* SET TASK 1: Retype the records from their first line through the line containing "export const myFeature", including both of those lines and keeping every character the same.

begin PAGE TEXT

Jack Pidgeon and Larry Hicks, Petitioners, v. Mayor Sylvester Turner and City of Houston, Respondents
Without substantial discussion or analysis, the court of appeals assumed that because the United States Supreme Court declared couples of the same sex have a fundamental right to marry, the Equal Protection Clause of the Fourteenth Amendment requires cities to offer the same benefits to same-sex spouses of employees as to opposite-sex spouses. See Parker v. Pidgeon, 477 S.W.3d 353, 354–55 (Tex.App.–Houston [14th Dist.] 2015) (per curiam). I disagree. Marriage is a fundamental right. Spousal benefits are not. Thus, the two issues are distinct, with sharply contrasting standards for review. Because the court of appeals' decision blurs these distinctions and threatens constitutional standards long etched in our nation's jurisprudence, I would grant review.
A 2001 amendment to the Houston City Charter prohibits the City from “provid [ing] employment benefits, including health care, to persons other than employees, their legal spouses and dependent children.” Houston, Tex., Charter, art. II, § 22. Because Texas law defined marriage to exist only between persons of the opposite sex, same-sex partners were accordingly not entitled to receive such benefits. In November 2013, however, the City announced it would change course. It began offering benefits such as health insurance to same-sex partners of City employees if they married in a state that recognized same-sex marriage. It did so despite a Texas law expressly prohibiting it from giving effect to a “right or claim to any ․ benefit ․ asserted as a result of a marriage between persons of the same sex.” Tex. Fam. Code § 6.204(c)(2).

end PAGE TEXT

* SET TASK 2: Copy the court opinion from the words "Jack Pidgeon and" through the words "would grant review.", swapping in "appellate court" wherever "court of appeals" appears.

begin SUPPLIED MATERIAL

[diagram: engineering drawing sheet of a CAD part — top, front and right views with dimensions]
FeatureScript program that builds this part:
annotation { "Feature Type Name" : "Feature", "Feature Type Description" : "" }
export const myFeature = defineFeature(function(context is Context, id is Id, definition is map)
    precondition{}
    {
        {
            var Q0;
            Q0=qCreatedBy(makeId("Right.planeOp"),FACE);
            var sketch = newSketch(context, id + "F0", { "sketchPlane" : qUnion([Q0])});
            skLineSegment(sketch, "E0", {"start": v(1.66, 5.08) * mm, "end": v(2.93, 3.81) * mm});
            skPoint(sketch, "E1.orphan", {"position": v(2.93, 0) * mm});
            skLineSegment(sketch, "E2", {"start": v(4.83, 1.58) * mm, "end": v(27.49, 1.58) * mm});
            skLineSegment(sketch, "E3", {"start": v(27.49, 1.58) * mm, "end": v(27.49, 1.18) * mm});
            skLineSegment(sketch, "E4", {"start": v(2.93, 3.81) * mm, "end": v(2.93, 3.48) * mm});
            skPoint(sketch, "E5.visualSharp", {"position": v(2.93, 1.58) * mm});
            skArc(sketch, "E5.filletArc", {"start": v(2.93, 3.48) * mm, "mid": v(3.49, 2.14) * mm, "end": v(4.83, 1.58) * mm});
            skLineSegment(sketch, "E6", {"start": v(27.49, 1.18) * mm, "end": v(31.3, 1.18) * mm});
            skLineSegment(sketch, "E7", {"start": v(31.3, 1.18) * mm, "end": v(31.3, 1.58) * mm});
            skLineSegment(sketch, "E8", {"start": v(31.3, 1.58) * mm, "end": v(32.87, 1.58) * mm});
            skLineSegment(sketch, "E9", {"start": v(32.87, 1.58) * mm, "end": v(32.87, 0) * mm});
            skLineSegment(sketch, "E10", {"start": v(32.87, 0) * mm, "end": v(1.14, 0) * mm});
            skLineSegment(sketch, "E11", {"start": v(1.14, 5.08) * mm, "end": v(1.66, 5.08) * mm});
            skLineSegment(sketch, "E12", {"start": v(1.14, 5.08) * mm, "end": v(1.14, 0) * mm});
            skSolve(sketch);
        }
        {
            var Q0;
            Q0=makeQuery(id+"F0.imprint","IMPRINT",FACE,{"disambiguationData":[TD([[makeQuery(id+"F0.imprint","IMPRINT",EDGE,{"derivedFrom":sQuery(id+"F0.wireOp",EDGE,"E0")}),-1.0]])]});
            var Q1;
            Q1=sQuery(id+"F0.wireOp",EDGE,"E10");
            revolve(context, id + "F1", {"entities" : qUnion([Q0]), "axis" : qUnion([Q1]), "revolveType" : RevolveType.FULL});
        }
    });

end SUPPLIED MATERIAL

* OUTPUT 1:
[diagram: engineering drawing sheet of a CAD part — top, front and right views with dimensions]
FeatureScript program that builds this part:
annotation { "Feature Type Name" : "Feature", "Feature Type Description" : "" }
export const myFeature = defineFeature(function(context is Context, id is Id, definition is map)

* OUTPUT 2:
Jack Pidgeon and Larry Hicks, Petitioners, v. Mayor Sylvester Turner and City of Houston, Respondents
Without substantial discussion or analysis, the appellate court assumed that because the United States Supreme Court declared couples of the same sex have a fundamental right to marry, the Equal Protection Clause of the Fourteenth Amendment requires cities to offer the same benefits to same-sex spouses of employees as to opposite-sex spouses. See Parker v. Pidgeon, 477 S.W.3d 353, 354–55 (Tex.App.–Houston [14th Dist.] 2015) (per curiam). I disagree. Marriage is a fundamental right. Spousal benefits are not. Thus, the two issues are distinct, with sharply contrasting standards for review. Because the appellate court' decision blurs these distinctions and threatens constitutional standards long etched in our nation's jurisprudence, I would grant review.